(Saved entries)
────
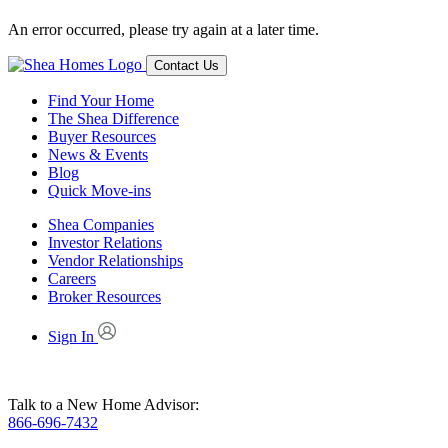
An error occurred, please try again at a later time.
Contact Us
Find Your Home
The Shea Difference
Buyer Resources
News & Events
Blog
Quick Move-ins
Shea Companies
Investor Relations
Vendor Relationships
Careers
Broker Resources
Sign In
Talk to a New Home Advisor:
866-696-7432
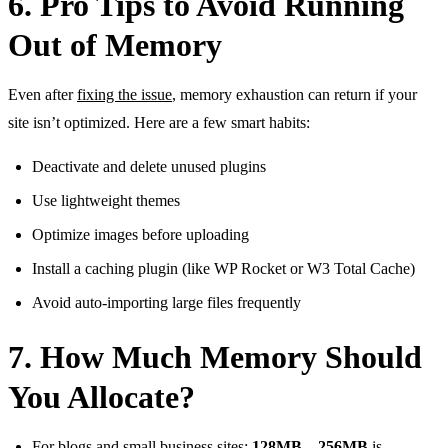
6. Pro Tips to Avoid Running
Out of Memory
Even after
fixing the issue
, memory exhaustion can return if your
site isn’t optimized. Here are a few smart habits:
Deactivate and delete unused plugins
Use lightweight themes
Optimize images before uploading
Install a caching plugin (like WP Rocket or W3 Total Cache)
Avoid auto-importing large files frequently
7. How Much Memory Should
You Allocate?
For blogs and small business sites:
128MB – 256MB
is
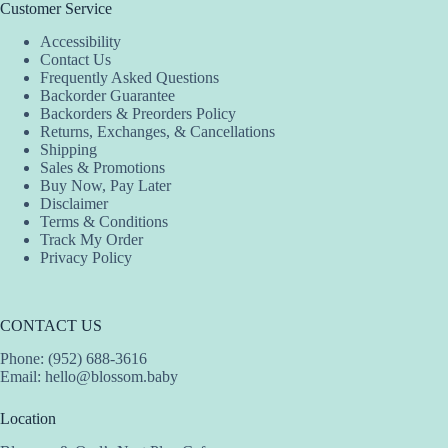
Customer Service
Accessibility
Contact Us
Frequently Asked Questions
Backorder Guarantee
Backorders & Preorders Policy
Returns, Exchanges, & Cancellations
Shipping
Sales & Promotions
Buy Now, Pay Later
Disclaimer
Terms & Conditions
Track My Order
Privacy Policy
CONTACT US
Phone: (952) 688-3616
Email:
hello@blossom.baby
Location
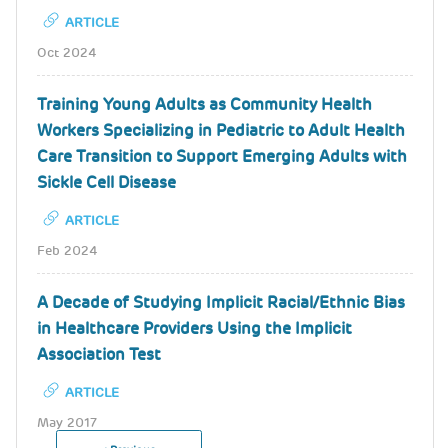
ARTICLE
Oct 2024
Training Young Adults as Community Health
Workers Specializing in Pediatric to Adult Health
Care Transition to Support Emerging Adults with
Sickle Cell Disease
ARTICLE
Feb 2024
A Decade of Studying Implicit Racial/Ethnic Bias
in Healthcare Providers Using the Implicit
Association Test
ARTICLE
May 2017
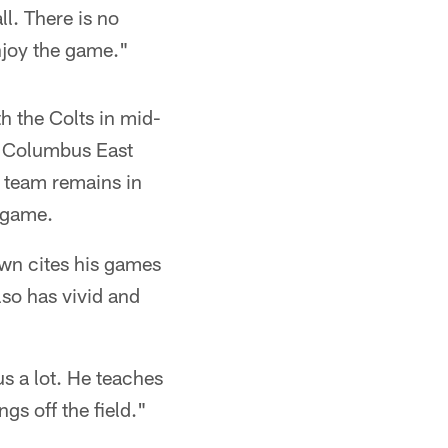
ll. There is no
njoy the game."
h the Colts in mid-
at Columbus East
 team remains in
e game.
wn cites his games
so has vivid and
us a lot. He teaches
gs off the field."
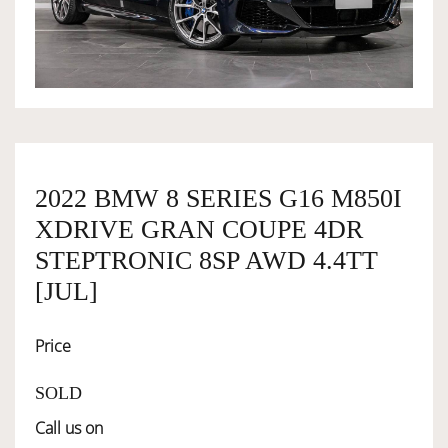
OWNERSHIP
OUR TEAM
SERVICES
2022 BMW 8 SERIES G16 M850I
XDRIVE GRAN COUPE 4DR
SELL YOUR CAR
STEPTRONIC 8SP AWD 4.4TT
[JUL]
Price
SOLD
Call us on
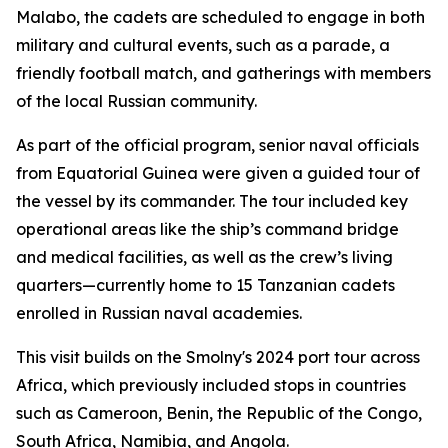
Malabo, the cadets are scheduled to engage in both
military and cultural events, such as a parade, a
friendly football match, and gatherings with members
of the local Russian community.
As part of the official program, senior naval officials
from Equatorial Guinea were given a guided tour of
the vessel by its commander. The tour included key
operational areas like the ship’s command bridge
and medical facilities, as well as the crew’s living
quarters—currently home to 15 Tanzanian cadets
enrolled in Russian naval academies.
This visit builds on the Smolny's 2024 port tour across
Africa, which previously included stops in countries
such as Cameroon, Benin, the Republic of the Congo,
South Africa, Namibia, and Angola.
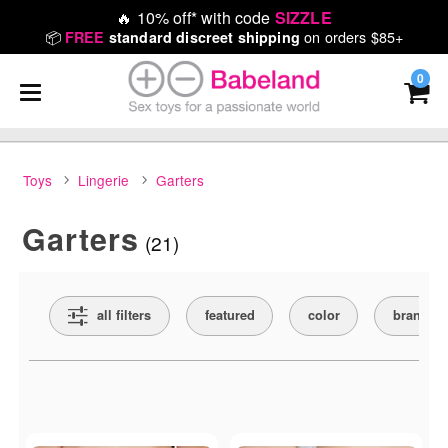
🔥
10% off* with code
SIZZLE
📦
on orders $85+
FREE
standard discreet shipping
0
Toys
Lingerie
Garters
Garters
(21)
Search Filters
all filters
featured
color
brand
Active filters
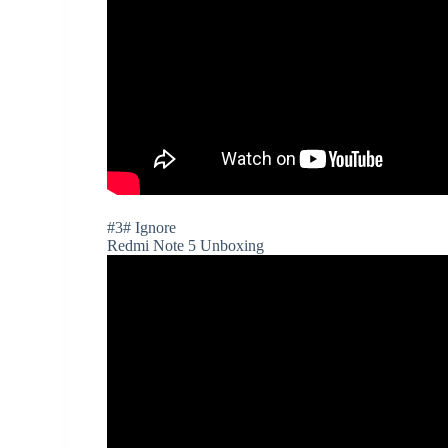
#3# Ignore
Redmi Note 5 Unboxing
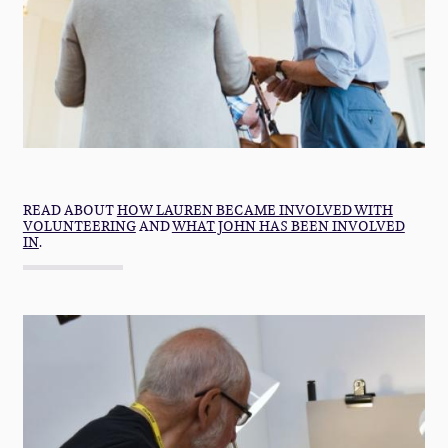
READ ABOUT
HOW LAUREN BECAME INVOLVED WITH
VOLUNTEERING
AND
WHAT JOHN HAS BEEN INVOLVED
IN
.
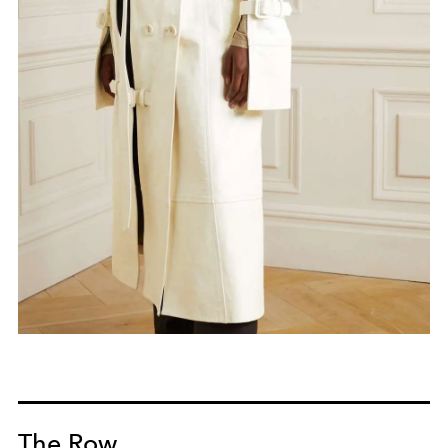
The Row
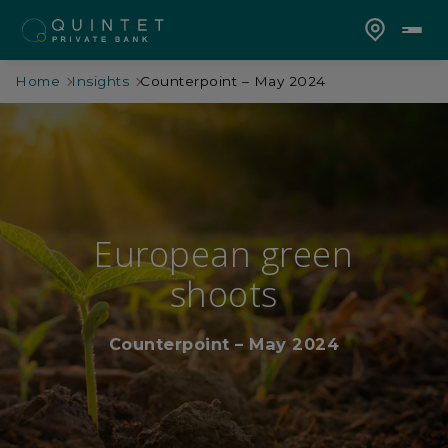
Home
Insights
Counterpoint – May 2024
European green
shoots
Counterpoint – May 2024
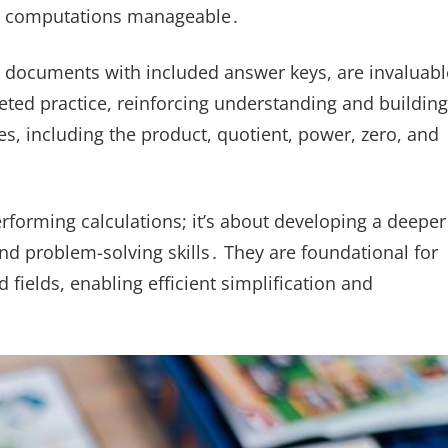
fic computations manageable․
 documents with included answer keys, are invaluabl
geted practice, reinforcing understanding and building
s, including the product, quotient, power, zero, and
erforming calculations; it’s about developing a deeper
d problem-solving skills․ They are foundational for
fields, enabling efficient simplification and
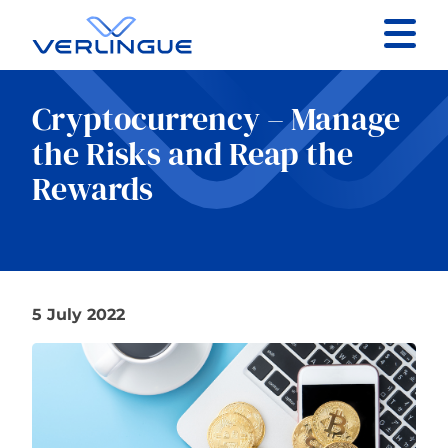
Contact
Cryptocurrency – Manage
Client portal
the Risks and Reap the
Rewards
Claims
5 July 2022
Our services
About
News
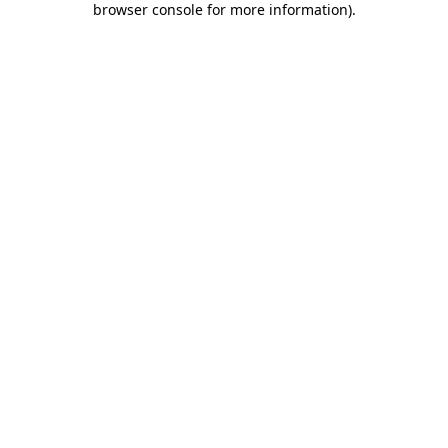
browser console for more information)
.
────
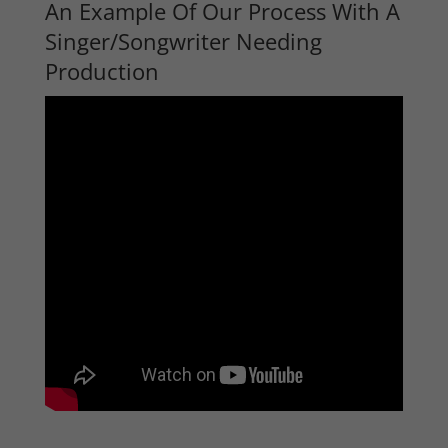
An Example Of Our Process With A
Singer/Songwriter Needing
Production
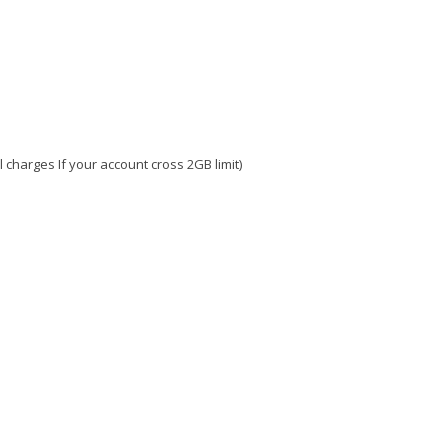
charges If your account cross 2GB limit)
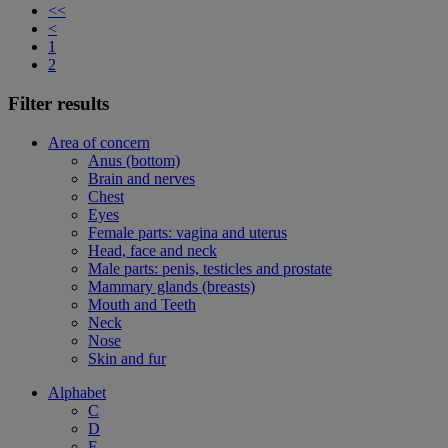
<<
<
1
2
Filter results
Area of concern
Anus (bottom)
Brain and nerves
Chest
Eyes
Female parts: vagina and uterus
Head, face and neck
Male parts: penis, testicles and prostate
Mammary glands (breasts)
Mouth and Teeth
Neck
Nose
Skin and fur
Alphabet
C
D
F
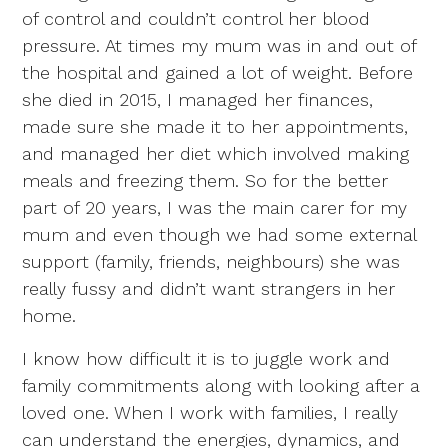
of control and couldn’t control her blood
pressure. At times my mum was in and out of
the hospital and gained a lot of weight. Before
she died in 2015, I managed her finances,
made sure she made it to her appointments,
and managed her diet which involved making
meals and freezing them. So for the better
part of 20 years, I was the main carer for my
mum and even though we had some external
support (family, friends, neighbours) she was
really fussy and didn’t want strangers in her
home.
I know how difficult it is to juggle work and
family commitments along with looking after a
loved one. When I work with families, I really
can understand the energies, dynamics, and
────
What you have to do — For the string "Adults", show each line of the entries above where it occurs.

Completed task —
Training Young Adults as Community Health
Care Transition to Support Emerging Adults with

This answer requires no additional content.